Q: What factors determine the strength of a currency?
A: Currency trading is complicated by the fact that there are so many factors involved. Not only are there a number of country-specific variables that go into determining a currency's strength, but there are also other benchmarks--other currencies, for example, as well as commodities--against which a currency's strength can be measured.
However, three crucial factors are as follows:
- Interest rates. High interest rates help promote a strong currency, because foreign investors can get a higher return by investing in that country. However, the level of interest rates is relative. You've probably noticed that interest rates on CDs, savings accounts and money market accounts are very low right now. So are U.S. Treasury bond rates and the U.S. federal funds rate. Ordinarily, this would weaken the U.S. dollar, except for the fact that interest rates behind other major world currencies are also low.
- Economic policies. Tight fiscal discipline and anti-inflationary monetary policies help promote a strong currency. Again, this is all relative--the U.S.has its fiscal problems, but so do many other nations around the world.
- Stability. A strong government with a well-established rule of law and a history of constructive economic policies are the type of things that attract investment and thus promote a strong currency.
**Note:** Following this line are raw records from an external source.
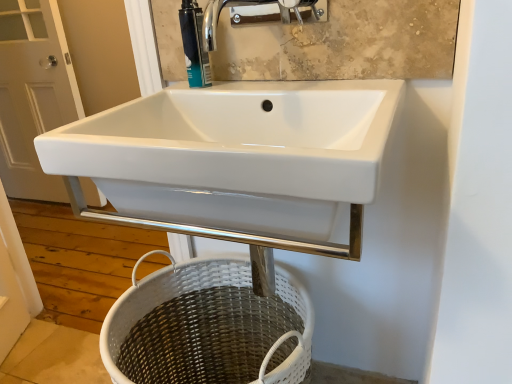
Question: From a real-world perspective, is white glossy sink at center under teal plastic soap dispenser at upper center?

Choices:
 (A) yes
 (B) no

Answer: (A)

Question: From a real-world perspective, is white glossy sink at center on top of teal plastic soap dispenser at upper center?

Choices:
 (A) no
 (B) yes

Answer: (A)

Question: Considering the relative positions of white glossy sink at center and teal plastic soap dispenser at upper center in the image provided, is white glossy sink at center to the left of teal plastic soap dispenser at upper center from the viewer's perspective?

Choices:
 (A) yes
 (B) no

Answer: (B)

Question: Is white glossy sink at center facing away from teal plastic soap dispenser at upper center?

Choices:
 (A) yes
 (B) no

Answer: (B)

Question: Is white glossy sink at center aimed at teal plastic soap dispenser at upper center?

Choices:
 (A) yes
 (B) no

Answer: (B)

Question: From the image's perspective, would you say white glossy sink at center is shown under teal plastic soap dispenser at upper center?

Choices:
 (A) no
 (B) yes

Answer: (B)

Question: Is white glossy door at left wider than chrome metallic faucet at upper center?

Choices:
 (A) yes
 (B) no

Answer: (B)

Question: From the image's perspective, is white glossy door at left below chrome metallic faucet at upper center?

Choices:
 (A) no
 (B) yes

Answer: (A)

Question: Is white glossy door at left outside chrome metallic faucet at upper center?

Choices:
 (A) yes
 (B) no

Answer: (A)

Question: Is chrome metallic faucet at upper center inside white glossy door at left?

Choices:
 (A) yes
 (B) no

Answer: (B)

Question: Can you confirm if white glossy door at left is positioned to the left of chrome metallic faucet at upper center?

Choices:
 (A) no
 (B) yes

Answer: (B)

Question: From a real-world perspective, is white glossy door at left beneath chrome metallic faucet at upper center?

Choices:
 (A) no
 (B) yes

Answer: (B)

Question: Is the depth of white woven basket at lower center greater than that of white glossy door at left?

Choices:
 (A) yes
 (B) no

Answer: (B)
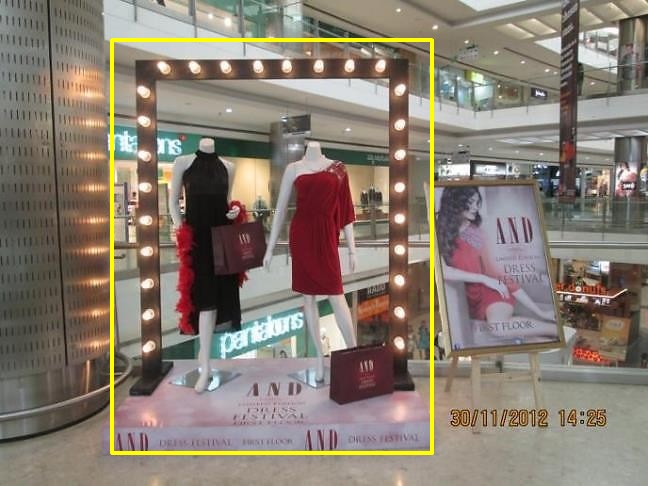
Where is `floor`? The image size is (648, 486). floor is located at coordinates point(529,115), point(568,248), point(369,268), point(356,100), point(334,132), point(459,469).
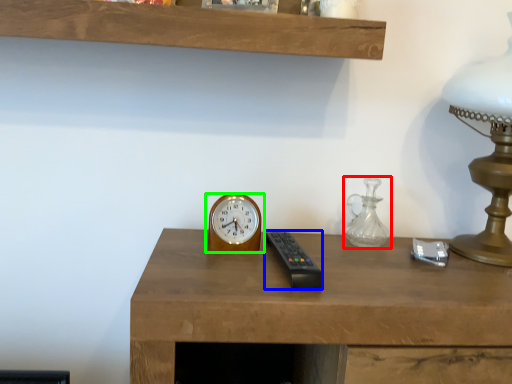
Question: Which object is the closest to the glass vase (highlighted by a red box)? Choose among these: control (highlighted by a blue box) or wall clock (highlighted by a green box).

Choices:
 (A) control
 (B) wall clock

Answer: (A)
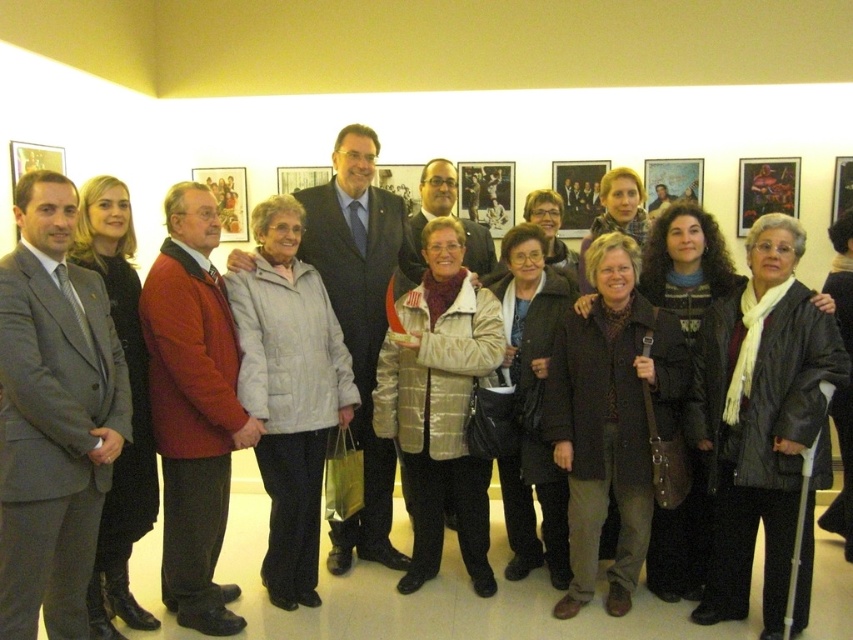
You are standing in the gallery and want to take a photo of the gray suit at left and the light gray quilted jacket at center. Which one is positioned higher in the image?

The gray suit at left is located above the light gray quilted jacket at center, so it is positioned higher in the image.

You are a photographer adjusting the camera settings to ensure all subjects are in focus. Given that the gray suit at left is shorter than the red woolen jacket at center, which subject should you adjust the focus for to accommodate both heights?

The gray suit at left is shorter than the red woolen jacket at center, so you should adjust the focus to ensure both the shorter gray suit at left and the taller red woolen jacket at center are in focus.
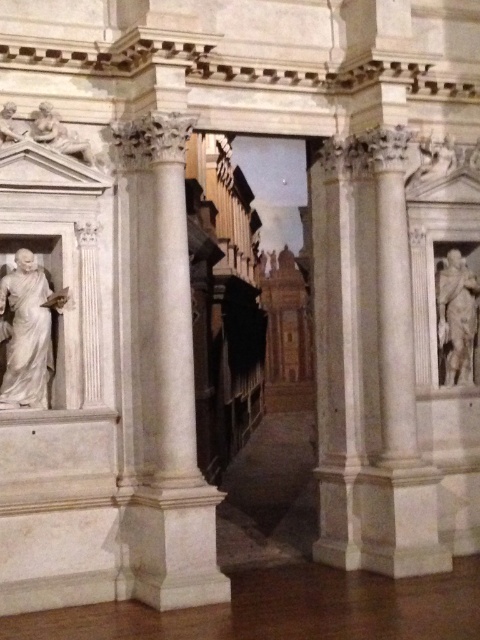
Between white marble column at center and white marble statue at right, which one is positioned lower?

white marble column at center is lower down.

Does white marble column at center have a smaller size compared to white marble statue at right?

No.

Which is in front, point (172, 173) or point (458, 260)?

Point (172, 173) is more forward.

Identify the location of white marble column at center. (166, 378).

Does white marble column at center appear under white marble statue at left?

Yes, white marble column at center is below white marble statue at left.

Between white marble column at center and white marble statue at left, which one is positioned higher?

white marble statue at left is higher up.

Which is behind, point (176, 326) or point (28, 291)?

The point (28, 291) is behind.

Where is `white marble column at center`? This screenshot has width=480, height=640. white marble column at center is located at coordinates (166, 378).

Is white marble statue at left further to camera compared to white marble statue at right?

No, it is in front of white marble statue at right.

Is white marble statue at left above white marble statue at right?

Incorrect, white marble statue at left is not positioned above white marble statue at right.

Which is behind, point (35, 328) or point (469, 292)?

Point (469, 292)

You are a GUI agent. You are given a task and a screenshot of the screen. Output one action in this format:
    pyautogui.click(x=<x>, y=<y>)
    Task: Click on the white marble statue at left
    
    Given the screenshot: What is the action you would take?
    pyautogui.click(x=26, y=332)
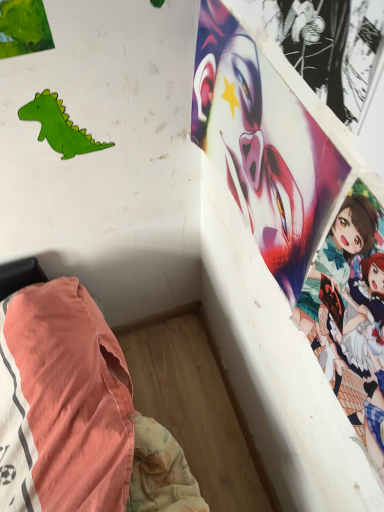
Describe the element at coordinates (59, 126) in the screenshot. This screenshot has width=384, height=512. I see `green matte paper dinosaur at upper left` at that location.

The width and height of the screenshot is (384, 512). In order to click on green matte paper dinosaur at upper left in this screenshot , I will do `click(59, 126)`.

Measure the distance between point (x=57, y=139) and camera.

Point (x=57, y=139) and camera are 77.30 centimeters apart from each other.

What do you see at coordinates (262, 151) in the screenshot? I see `smooth glossy poster at upper right` at bounding box center [262, 151].

Measure the distance between smooth glossy poster at upper right and camera.

smooth glossy poster at upper right is 17.73 inches away from camera.

This screenshot has width=384, height=512. In order to click on smooth glossy poster at upper right in this screenshot , I will do `click(262, 151)`.

Locate an element on the screen. green matte paper dinosaur at upper left is located at coordinates (59, 126).

Consider the image. Considering the relative positions of smooth glossy poster at upper right and green matte paper dinosaur at upper left in the image provided, is smooth glossy poster at upper right to the left of green matte paper dinosaur at upper left from the viewer's perspective?

No, smooth glossy poster at upper right is not to the left of green matte paper dinosaur at upper left.

Does smooth glossy poster at upper right come in front of green matte paper dinosaur at upper left?

Yes, smooth glossy poster at upper right is closer to the viewer.

Which is closer, (310, 206) or (56, 121)?

Point (310, 206)

From the image's perspective, would you say smooth glossy poster at upper right is shown under green matte paper dinosaur at upper left?

Correct, smooth glossy poster at upper right appears lower than green matte paper dinosaur at upper left in the image.

From a real-world perspective, between smooth glossy poster at upper right and green matte paper dinosaur at upper left, who is vertically higher?

From a 3D spatial view, smooth glossy poster at upper right is above.

Can you confirm if smooth glossy poster at upper right is wider than green matte paper dinosaur at upper left?

Correct, the width of smooth glossy poster at upper right exceeds that of green matte paper dinosaur at upper left.

In terms of height, does smooth glossy poster at upper right look taller or shorter compared to green matte paper dinosaur at upper left?

smooth glossy poster at upper right is taller than green matte paper dinosaur at upper left.

Considering the relative sizes of smooth glossy poster at upper right and green matte paper dinosaur at upper left in the image provided, is smooth glossy poster at upper right bigger than green matte paper dinosaur at upper left?

Yes.

Would you say green matte paper dinosaur at upper left is part of smooth glossy poster at upper right's contents?

No, green matte paper dinosaur at upper left is not inside smooth glossy poster at upper right.

Can you see smooth glossy poster at upper right touching green matte paper dinosaur at upper left?

No, smooth glossy poster at upper right is not next to green matte paper dinosaur at upper left.

Is green matte paper dinosaur at upper left at the back of smooth glossy poster at upper right?

No.

How many degrees apart are the facing directions of smooth glossy poster at upper right and green matte paper dinosaur at upper left?

The angle between the facing direction of smooth glossy poster at upper right and the facing direction of green matte paper dinosaur at upper left is 90.3 degrees.

Could you measure the distance between smooth glossy poster at upper right and green matte paper dinosaur at upper left?

smooth glossy poster at upper right and green matte paper dinosaur at upper left are 13.64 inches apart.

Where is `human face above the green matte paper dinosaur at upper left (from a real-world perspective)`? The image size is (384, 512). human face above the green matte paper dinosaur at upper left (from a real-world perspective) is located at coordinates (262, 151).

Is green matte paper dinosaur at upper left to the left or to the right of smooth glossy poster at upper right in the image?

green matte paper dinosaur at upper left is to the left of smooth glossy poster at upper right.

Considering the positions of objects green matte paper dinosaur at upper left and smooth glossy poster at upper right in the image provided, who is behind, green matte paper dinosaur at upper left or smooth glossy poster at upper right?

green matte paper dinosaur at upper left is further from the camera.

Is point (81, 135) closer to camera compared to point (227, 47)?

No, (81, 135) is further to viewer.

From the image's perspective, is green matte paper dinosaur at upper left located beneath smooth glossy poster at upper right?

No, from the image's perspective, green matte paper dinosaur at upper left is not below smooth glossy poster at upper right.

From a real-world perspective, between green matte paper dinosaur at upper left and smooth glossy poster at upper right, who is vertically higher?

smooth glossy poster at upper right.

Does green matte paper dinosaur at upper left have a greater width compared to smooth glossy poster at upper right?

Incorrect, the width of green matte paper dinosaur at upper left does not surpass that of smooth glossy poster at upper right.

Is green matte paper dinosaur at upper left taller or shorter than smooth glossy poster at upper right?

Considering their sizes, green matte paper dinosaur at upper left has less height than smooth glossy poster at upper right.

Considering the sizes of green matte paper dinosaur at upper left and smooth glossy poster at upper right in the image, is green matte paper dinosaur at upper left bigger or smaller than smooth glossy poster at upper right?

Considering their sizes, green matte paper dinosaur at upper left takes up less space than smooth glossy poster at upper right.

Is green matte paper dinosaur at upper left completely or partially outside of smooth glossy poster at upper right?

Indeed, green matte paper dinosaur at upper left is completely outside smooth glossy poster at upper right.

Are green matte paper dinosaur at upper left and smooth glossy poster at upper right far apart?

No, there isn't a large distance between green matte paper dinosaur at upper left and smooth glossy poster at upper right.

Could you tell me if green matte paper dinosaur at upper left is turned towards smooth glossy poster at upper right?

No, green matte paper dinosaur at upper left does not turn towards smooth glossy poster at upper right.

How distant is green matte paper dinosaur at upper left from smooth glossy poster at upper right?

green matte paper dinosaur at upper left and smooth glossy poster at upper right are 13.64 inches apart.

Identify the location of dinosaur located above the smooth glossy poster at upper right (from the image's perspective). (59, 126).

At what (x,y) coordinates should I click in order to perform the action: click on dinosaur directly beneath the smooth glossy poster at upper right (from a real-world perspective). Please return your answer as a coordinate pair (x, y). Looking at the image, I should click on tap(59, 126).

You are a GUI agent. You are given a task and a screenshot of the screen. Output one action in this format:
    pyautogui.click(x=<x>, y=<y>)
    Task: Click on the dinosaur above the smooth glossy poster at upper right (from the image's perspective)
    This screenshot has height=512, width=384.
    Given the screenshot: What is the action you would take?
    pyautogui.click(x=59, y=126)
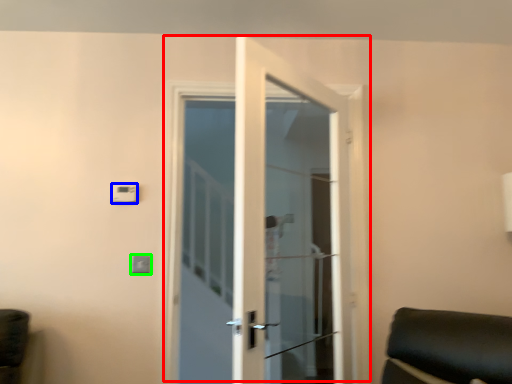
Question: Based on their relative distances, which object is nearer to door (highlighted by a red box)? Choose from light switch (highlighted by a blue box) and light switch (highlighted by a green box).

Choices:
 (A) light switch
 (B) light switch

Answer: (B)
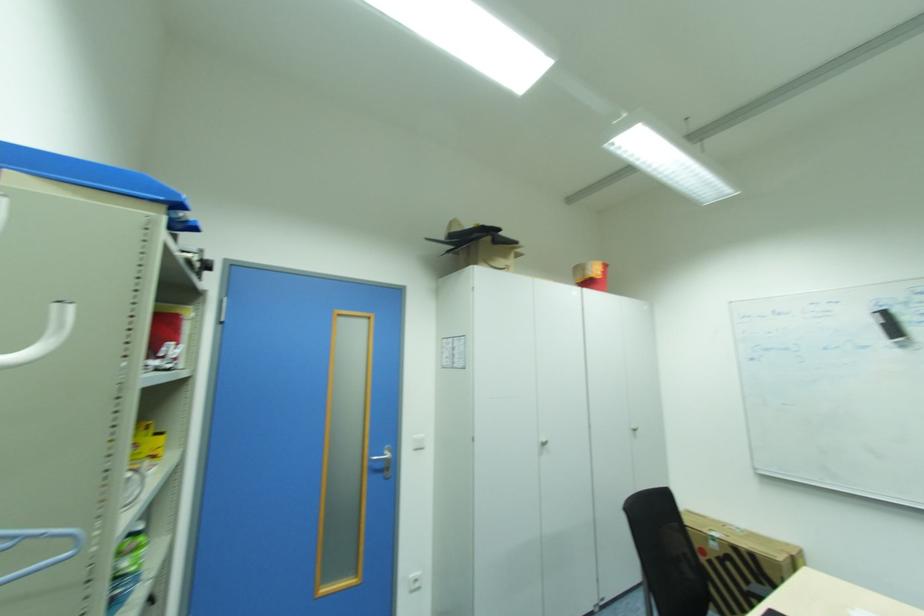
In the case of the U.S. dollar, its strength is further augmented by the fact that commodities are generally traded in dollars, and many countries use the dollar as a reserve currency.
Speaking of stability, that is probably what governments seek for their currencies, more so than strength. A strong currency makes a country's exports more expensive, hurting that nation's trade competitiveness. On the other hand, a weak currency makes imports more expensive, boosting domestic inflation. So the ideal course is to aim down the middle and avoid destabilizing fluctuations.